Data items

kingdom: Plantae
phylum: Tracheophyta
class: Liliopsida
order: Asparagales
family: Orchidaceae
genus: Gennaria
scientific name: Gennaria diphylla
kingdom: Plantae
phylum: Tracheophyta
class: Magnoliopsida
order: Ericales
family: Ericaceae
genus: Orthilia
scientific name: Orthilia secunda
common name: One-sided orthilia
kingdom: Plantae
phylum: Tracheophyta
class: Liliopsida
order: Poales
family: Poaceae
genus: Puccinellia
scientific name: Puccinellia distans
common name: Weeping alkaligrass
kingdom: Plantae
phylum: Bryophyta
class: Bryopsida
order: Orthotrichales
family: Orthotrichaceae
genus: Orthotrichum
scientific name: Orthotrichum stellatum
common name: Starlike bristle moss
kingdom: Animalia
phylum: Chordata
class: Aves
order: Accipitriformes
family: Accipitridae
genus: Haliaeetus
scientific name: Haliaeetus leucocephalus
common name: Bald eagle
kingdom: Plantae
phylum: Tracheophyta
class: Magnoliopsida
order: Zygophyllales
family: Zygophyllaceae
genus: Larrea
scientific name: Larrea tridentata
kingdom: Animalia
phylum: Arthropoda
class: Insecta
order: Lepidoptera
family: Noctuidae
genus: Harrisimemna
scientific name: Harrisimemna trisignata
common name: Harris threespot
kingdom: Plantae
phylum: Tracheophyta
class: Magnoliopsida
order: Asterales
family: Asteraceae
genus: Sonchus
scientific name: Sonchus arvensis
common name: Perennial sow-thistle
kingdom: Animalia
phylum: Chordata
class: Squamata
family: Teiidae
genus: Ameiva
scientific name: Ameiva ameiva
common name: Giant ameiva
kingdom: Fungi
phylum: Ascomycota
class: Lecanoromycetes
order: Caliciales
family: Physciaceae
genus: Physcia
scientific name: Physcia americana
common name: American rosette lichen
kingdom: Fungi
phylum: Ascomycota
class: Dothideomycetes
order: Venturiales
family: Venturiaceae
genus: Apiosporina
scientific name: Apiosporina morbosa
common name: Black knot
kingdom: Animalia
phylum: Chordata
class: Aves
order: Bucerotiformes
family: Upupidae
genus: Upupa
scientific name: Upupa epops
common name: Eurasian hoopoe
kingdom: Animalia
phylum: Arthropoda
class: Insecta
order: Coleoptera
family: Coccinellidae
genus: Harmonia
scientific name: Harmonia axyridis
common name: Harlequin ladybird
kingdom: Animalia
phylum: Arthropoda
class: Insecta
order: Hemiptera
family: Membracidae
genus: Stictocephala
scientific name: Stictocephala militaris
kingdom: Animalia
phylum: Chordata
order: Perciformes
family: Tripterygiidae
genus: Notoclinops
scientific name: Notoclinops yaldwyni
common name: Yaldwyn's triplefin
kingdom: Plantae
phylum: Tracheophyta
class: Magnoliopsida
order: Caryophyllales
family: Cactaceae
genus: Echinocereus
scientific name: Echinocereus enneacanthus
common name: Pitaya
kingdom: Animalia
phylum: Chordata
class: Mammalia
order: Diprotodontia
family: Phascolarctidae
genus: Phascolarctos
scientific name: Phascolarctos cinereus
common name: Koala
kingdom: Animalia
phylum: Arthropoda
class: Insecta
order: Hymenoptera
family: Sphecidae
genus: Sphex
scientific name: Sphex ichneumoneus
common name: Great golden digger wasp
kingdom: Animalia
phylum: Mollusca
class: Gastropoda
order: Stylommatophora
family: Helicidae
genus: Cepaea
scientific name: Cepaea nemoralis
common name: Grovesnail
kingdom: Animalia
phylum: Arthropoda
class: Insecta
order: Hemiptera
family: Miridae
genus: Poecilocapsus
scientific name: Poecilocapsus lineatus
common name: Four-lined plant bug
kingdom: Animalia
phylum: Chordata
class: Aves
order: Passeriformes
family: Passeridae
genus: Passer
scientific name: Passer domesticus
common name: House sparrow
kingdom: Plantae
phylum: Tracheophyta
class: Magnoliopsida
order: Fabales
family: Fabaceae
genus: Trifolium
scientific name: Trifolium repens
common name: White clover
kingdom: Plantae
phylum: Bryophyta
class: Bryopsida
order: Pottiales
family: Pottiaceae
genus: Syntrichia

◆ What is required: Return each line above, unchanged, for every one of the rows.

◆ Expected answer:
kingdom: Plantae
phylum: Tracheophyta
class: Liliopsida
order: Asparagales
family: Orchidaceae
genus: Gennaria
scientific name: Gennaria diphylla
kingdom: Plantae
phylum: Tracheophyta
class: Magnoliopsida
order: Ericales
family: Ericaceae
genus: Orthilia
scientific name: Orthilia secunda
common name: One-sided orthilia
kingdom: Plantae
phylum: Tracheophyta
class: Liliopsida
order: Poales
family: Poaceae
genus: Puccinellia
scientific name: Puccinellia distans
common name: Weeping alkaligrass
kingdom: Plantae
phylum: Bryophyta
class: Bryopsida
order: Orthotrichales
family: Orthotrichaceae
genus: Orthotrichum
scientific name: Orthotrichum stellatum
common name: Starlike bristle moss
kingdom: Animalia
phylum: Chordata
class: Aves
order: Accipitriformes
family: Accipitridae
genus: Haliaeetus
scientific name: Haliaeetus leucocephalus
common name: Bald eagle
kingdom: Plantae
phylum: Tracheophyta
class: Magnoliopsida
order: Zygophyllales
family: Zygophyllaceae
genus: Larrea
scientific name: Larrea tridentata
kingdom: Animalia
phylum: Arthropoda
class: Insecta
order: Lepidoptera
family: Noctuidae
genus: Harrisimemna
scientific name: Harrisimemna trisignata
common name: Harris threespot
kingdom: Plantae
phylum: Tracheophyta
class: Magnoliopsida
order: Asterales
family: Asteraceae
genus: Sonchus
scientific name: Sonchus arvensis
common name: Perennial sow-thistle
kingdom: Animalia
phylum: Chordata
class: Squamata
family: Teiidae
genus: Ameiva
scientific name: Ameiva ameiva
common name: Giant ameiva
kingdom: Fungi
phylum: Ascomycota
class: Lecanoromycetes
order: Caliciales
family: Physciaceae
genus: Physcia
scientific name: Physcia americana
common name: American rosette lichen
kingdom: Fungi
phylum: Ascomycota
class: Dothideomycetes
order: Venturiales
family: Venturiaceae
genus: Apiosporina
scientific name: Apiosporina morbosa
common name: Black knot
kingdom: Animalia
phylum: Chordata
class: Aves
order: Bucerotiformes
family: Upupidae
genus: Upupa
scientific name: Upupa epops
common name: Eurasian hoopoe
kingdom: Animalia
phylum: Arthropoda
class: Insecta
order: Coleoptera
family: Coccinellidae
genus: Harmonia
scientific name: Harmonia axyridis
common name: Harlequin ladybird
kingdom: Animalia
phylum: Arthropoda
class: Insecta
order: Hemiptera
family: Membracidae
genus: Stictocephala
scientific name: Stictocephala militaris
kingdom: Animalia
phylum: Chordata
order: Perciformes
family: Tripterygiidae
genus: Notoclinops
scientific name: Notoclinops yaldwyni
common name: Yaldwyn's triplefin
kingdom: Plantae
phylum: Tracheophyta
class: Magnoliopsida
order: Caryophyllales
family: Cactaceae
genus: Echinocereus
scientific name: Echinocereus enneacanthus
common name: Pitaya
kingdom: Animalia
phylum: Chordata
class: Mammalia
order: Diprotodontia
family: Phascolarctidae
genus: Phascolarctos
scientific name: Phascolarctos cinereus
common name: Koala
kingdom: Animalia
phylum: Arthropoda
class: Insecta
order: Hymenoptera
family: Sphecidae
genus: Sphex
scientific name: Sphex ichneumoneus
common name: Great golden digger wasp
kingdom: Animalia
phylum: Mollusca
class: Gastropoda
order: Stylommatophora
family: Helicidae
genus: Cepaea
scientific name: Cepaea nemoralis
common name: Grovesnail
kingdom: Animalia
phylum: Arthropoda
class: Insecta
order: Hemiptera
family: Miridae
genus: Poecilocapsus
scientific name: Poecilocapsus lineatus
common name: Four-lined plant bug
kingdom: Animalia
phylum: Chordata
class: Aves
order: Passeriformes
family: Passeridae
genus: Passer
scientific name: Passer domesticus
common name: House sparrow
kingdom: Plantae
phylum: Tracheophyta
class: Magnoliopsida
order: Fabales
family: Fabaceae
genus: Trifolium
scientific name: Trifolium repens
common name: White clover
kingdom: Plantae
phylum: Bryophyta
class: Bryopsida
order: Pottiales
family: Pottiaceae
genus: Syntrichia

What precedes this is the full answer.